RECORDS FOR THE EXERCISE:
════════════════

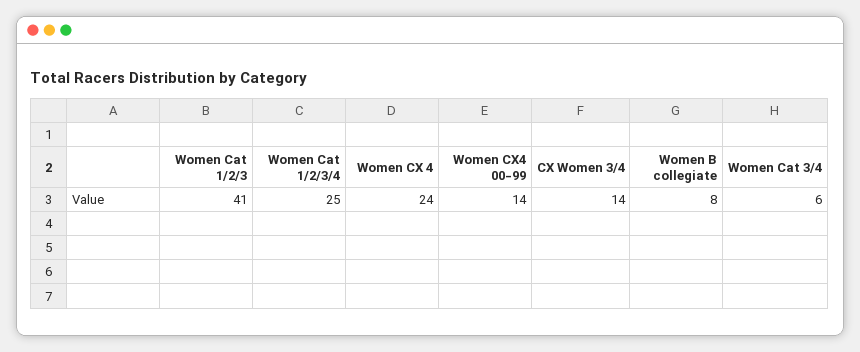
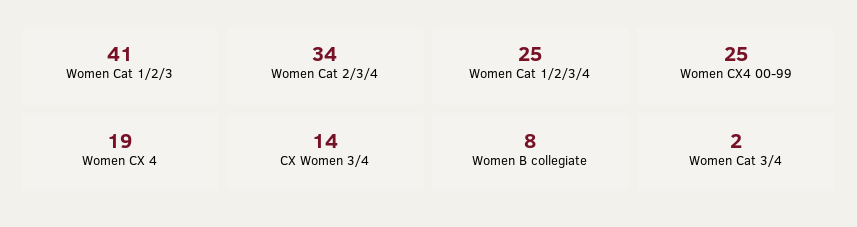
  {
    "Women Cat 1/2/3": 41,
    "Women Cat 1/2/3/4": 25,
-   "Women CX 4": 24,
+   "Women CX 4": 19,
-   "Women CX4 00-99": 14,
+   "Women CX4 00-99": 25,
    "CX Women 3/4": 14,
    "Women B collegiate": 8,
-   "Women Cat 3/4": 6
+   "Women Cat 3/4": 2,
+   "Women Cat 2/3/4": 34
  }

════════════════

ACTION ITEM: Leave the pictures out and restate the listing word for word.

RESPONSE FOR THIS EXERCISE:
  {
    "Women Cat 1/2/3": 41,
    "Women Cat 1/2/3/4": 25,
-   "Women CX 4": 24,
+   "Women CX 4": 19,
-   "Women CX4 00-99": 14,
+   "Women CX4 00-99": 25,
    "CX Women 3/4": 14,
    "Women B collegiate": 8,
-   "Women Cat 3/4": 6
+   "Women Cat 3/4": 2,
+   "Women Cat 2/3/4": 34
  }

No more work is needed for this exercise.